What embeddings does the action head receive?
Which components are frozen vs trainable?

Without this understanding, it’s easy to misdiagnose problems (e.g., thinking diffusion model training alone would fix language conditioning).

4. Systematic Testing Reveals Patterns

Approach: Testing with a matrix of scenarios (single ingredient, dual ingredient, different positions) revealed the position-based state machine pattern.

Value: This systematic approach provided clear evidence that language had 0% effect, which motivated deeper investigation into the architecture.

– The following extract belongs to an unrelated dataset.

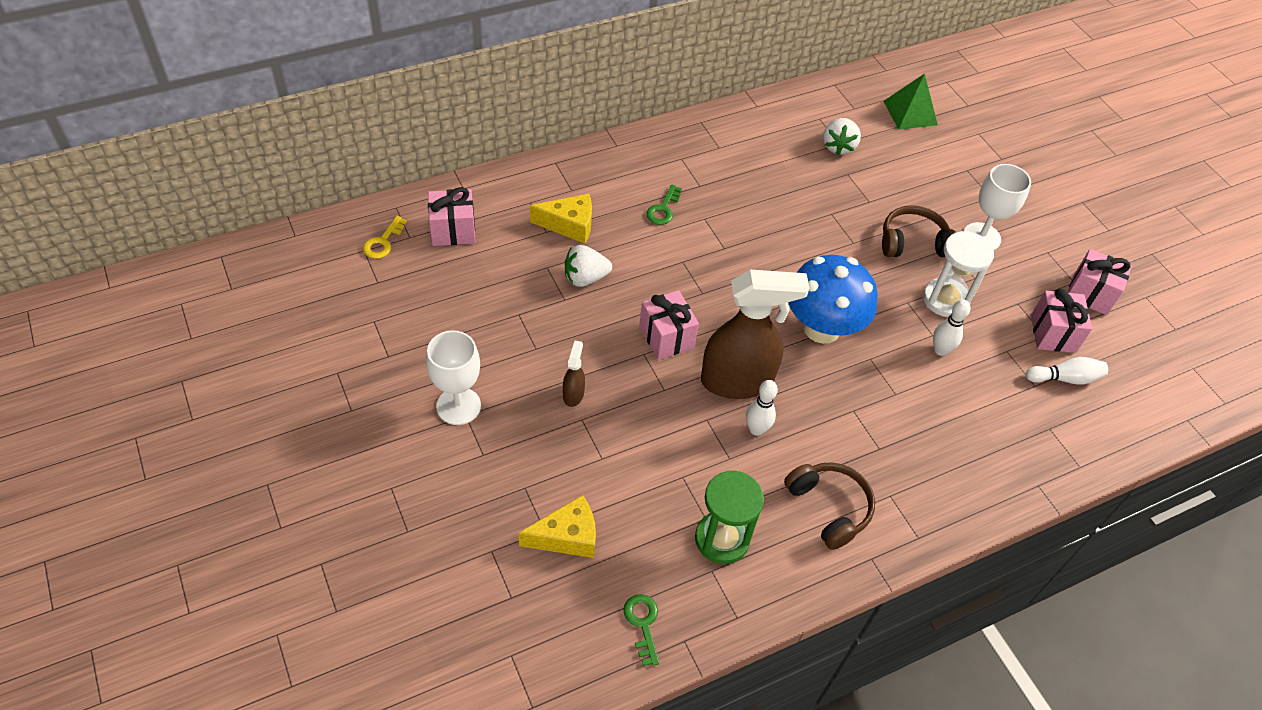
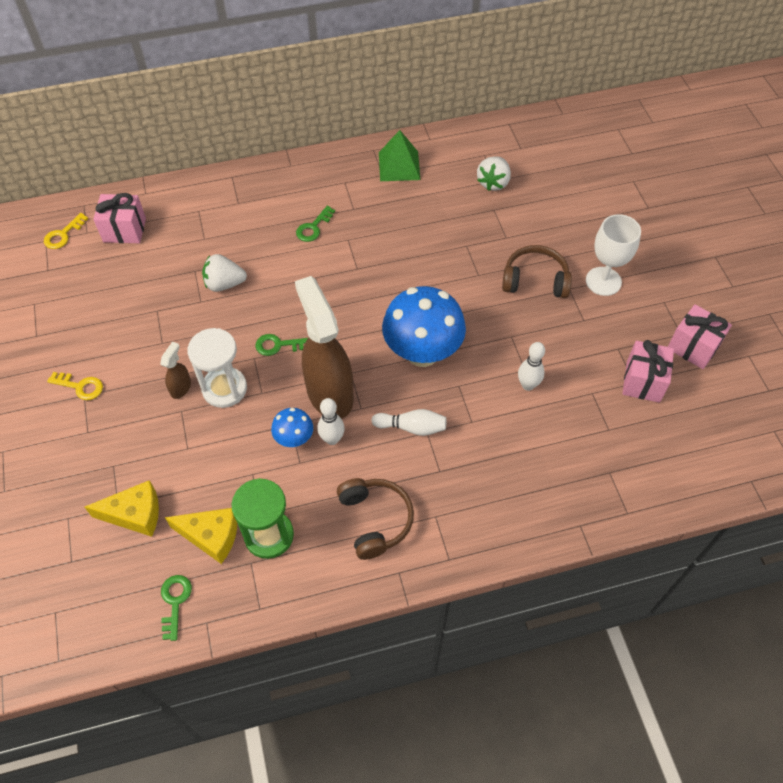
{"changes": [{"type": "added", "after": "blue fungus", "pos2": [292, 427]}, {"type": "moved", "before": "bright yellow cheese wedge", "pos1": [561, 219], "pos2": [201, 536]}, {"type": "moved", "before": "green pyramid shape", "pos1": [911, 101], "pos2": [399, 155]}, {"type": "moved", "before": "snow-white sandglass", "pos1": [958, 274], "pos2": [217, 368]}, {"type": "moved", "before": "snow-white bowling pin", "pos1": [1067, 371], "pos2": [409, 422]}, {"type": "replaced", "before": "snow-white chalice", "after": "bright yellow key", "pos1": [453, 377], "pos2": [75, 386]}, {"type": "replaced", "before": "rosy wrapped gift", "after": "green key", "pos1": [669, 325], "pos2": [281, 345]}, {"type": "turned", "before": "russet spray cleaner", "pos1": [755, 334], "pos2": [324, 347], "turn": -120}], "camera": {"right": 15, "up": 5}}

5. VRAM is the Limiting Factor

Reality: The best configuration (LLM + Vision fine-tuning) requires ~20GB VRAM, which exceeds most consumer GPUs.

Solutions:

Reduce LoRA rank (32 → 16)
Reduce batch size (16 → 4)
Use gradient checkpointing
Train on cloud GPUs
Accept LLM-only training as compromise

Next Steps

Test VRAM requirements on RTX 4080 Super to determine feasible configuration
Retrain model with LLM fine-tuning enabled (minimum) or LLM + Vision (if VRAM allows)
Validate language conditioning with systematic testing:
- Different instructions → different behaviors
- Negation has effect
- Model responds to language changes
Document results and update training scripts with proper defaults
Consider alternative approaches if VRAM is insufficient:
- Train separate models per task
- Use task selector at inference time
- Explore model quantization or pruning

Conclusion

This debugging journey revealed a fundamental limitation in the training configuration: frozen VLM backbones cannot learn task-specific language conditioning. While the initial fix (enabling diffusion model training) was necessary, it was insufficient because the bottleneck was in the frozen Eagle backbone producing nearly identical embeddings for different instructions.

The solution requires enabling at least LLM fine-tuning, and ideally both LLM and vision fine-tuning, to allow the model to learn task-specific language-vision associations. This comes with VRAM trade-offs that must be carefully managed on consumer GPUs.

The systematic testing approach and deep dive into model architecture were essential for identifying the root cause and developing an effective solution. This experience highlights the importance of understanding not just what to train, but how the model processes and combines different modalities.